A start-up Complete Genomics, por exemplo, promete que será capaz de sequenciar um genoma completo por cerca de US$ 100 dentro de um ano. Segundo Lewis, o maior desafio está na coleta de amostras com qualidade para o sequenciamento. Para superar essa barreira, o grupo está estabelecendo parcerias com outros institutos de pesquisa e projetos, como o Global Genome Biodiversity Network, que mantém um banco de dados com amostras de mais de 150 mil espécies catalogadas.
O projeto também irá recorrer aos chamados “cientistas cidadãos”, voluntários que podem ajudar na coleta de espécimes em sua região. Existem 1,5 milhão de espécies, mas não existem 1,5 milhão de pesquisadores envolvidos.
“A aquisição de amostras é a parte mais desafiadora do projeto, não o sequenciamento. A tecnologia de sequenciamento já existe”, afirma Lewin, que vislumbra o desenvolvimento de equipamentos portáteis que permitam a análise de material em campo. “Nós vamos trabalhar em contato com sistemas de bancos biológicos nacionais e colaborações com cientistas e voluntários em todo o mundo.”
Outro desafio será o armazenamento e a análise dos dados.

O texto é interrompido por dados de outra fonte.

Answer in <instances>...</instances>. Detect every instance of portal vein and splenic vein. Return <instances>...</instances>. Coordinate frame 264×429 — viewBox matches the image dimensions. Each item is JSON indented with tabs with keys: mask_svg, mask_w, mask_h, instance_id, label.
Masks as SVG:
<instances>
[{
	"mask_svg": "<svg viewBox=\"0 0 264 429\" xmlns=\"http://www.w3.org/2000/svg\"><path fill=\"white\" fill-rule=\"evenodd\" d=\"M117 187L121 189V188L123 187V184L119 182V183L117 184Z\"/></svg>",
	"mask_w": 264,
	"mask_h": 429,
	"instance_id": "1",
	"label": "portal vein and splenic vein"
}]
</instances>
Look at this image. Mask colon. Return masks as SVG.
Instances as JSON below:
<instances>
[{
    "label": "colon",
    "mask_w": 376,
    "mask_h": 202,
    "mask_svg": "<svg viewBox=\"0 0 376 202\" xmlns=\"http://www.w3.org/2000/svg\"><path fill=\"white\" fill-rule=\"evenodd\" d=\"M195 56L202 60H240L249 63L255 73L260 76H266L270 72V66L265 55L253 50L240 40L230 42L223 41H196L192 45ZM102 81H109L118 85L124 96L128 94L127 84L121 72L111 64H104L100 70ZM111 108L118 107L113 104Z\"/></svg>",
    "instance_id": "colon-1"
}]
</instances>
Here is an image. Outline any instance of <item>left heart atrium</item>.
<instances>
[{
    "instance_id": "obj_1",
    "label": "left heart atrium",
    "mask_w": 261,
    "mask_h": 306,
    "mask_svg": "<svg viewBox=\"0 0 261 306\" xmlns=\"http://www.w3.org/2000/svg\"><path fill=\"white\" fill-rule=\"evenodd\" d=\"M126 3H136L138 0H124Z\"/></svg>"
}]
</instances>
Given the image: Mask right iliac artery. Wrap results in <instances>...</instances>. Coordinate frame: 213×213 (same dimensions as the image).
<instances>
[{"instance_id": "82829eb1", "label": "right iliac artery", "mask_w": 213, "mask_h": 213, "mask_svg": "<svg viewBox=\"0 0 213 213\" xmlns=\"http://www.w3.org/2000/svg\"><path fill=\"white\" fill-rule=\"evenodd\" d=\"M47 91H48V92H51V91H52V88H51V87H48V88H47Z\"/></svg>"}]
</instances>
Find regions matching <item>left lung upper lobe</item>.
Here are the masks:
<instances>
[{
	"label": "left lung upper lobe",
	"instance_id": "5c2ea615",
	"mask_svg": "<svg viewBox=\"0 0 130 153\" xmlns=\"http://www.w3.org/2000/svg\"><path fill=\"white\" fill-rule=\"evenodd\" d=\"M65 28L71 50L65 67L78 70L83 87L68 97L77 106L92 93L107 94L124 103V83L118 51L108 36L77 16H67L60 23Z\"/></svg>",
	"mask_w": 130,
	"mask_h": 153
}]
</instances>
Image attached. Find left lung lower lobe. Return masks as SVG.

A previsão é que o projeto supere a marca do exabyte, o equivalente a 1 bilhão de gigabytes. O volume de informações será comparável ao de interpretações astronômicas. “Nós temos ferramentas de visualização e análise de dados, mas precisaremos de novas arquiteturas específicas para essa escala”, diz Lewin.
É com a análise dos dados que o projeto pretende revolucionar o conhecimento científico. A comparação dos genomas de diferentes espécies permitirá determinar genes comuns e específicos, abrindo caminho para o desenvolvimento de novos medicamentos, o descobrimento de variantes genéticas úteis para a agricultura e a criação de chips inspirados na biologia, entre outras inovações: “E o mais importante é que essas informações poderão ser usadas para a conservação de espécies ameaçadas, servindo como um repositório de todas as espécies do planeta, uma Arca de Noé digital da vida na Terra”.
Para Marie-Anne, o conhecimento do genoma das espécies em risco também pode servir para reconhecer os animais que não podem mais ser salvos, informação importante para o direcionamento de verbas para programas de conservação.
“Conhecer o processo evolutivo nos fará entender que existem espécies que a gente não vai mais conseguir preservar, porque aquela linhagem está no fim como um processo natural, como o que aconteceu com os dinossauros”, aponta a pesquisadora. “Outro aspecto interessante é que existem algumas características fundamentais, que são iguais para uma bactéria e para o ser humano. Com esse banco genômico, a gente pode compreender como esse núcleo tão conservado gerou tanta diversidade.”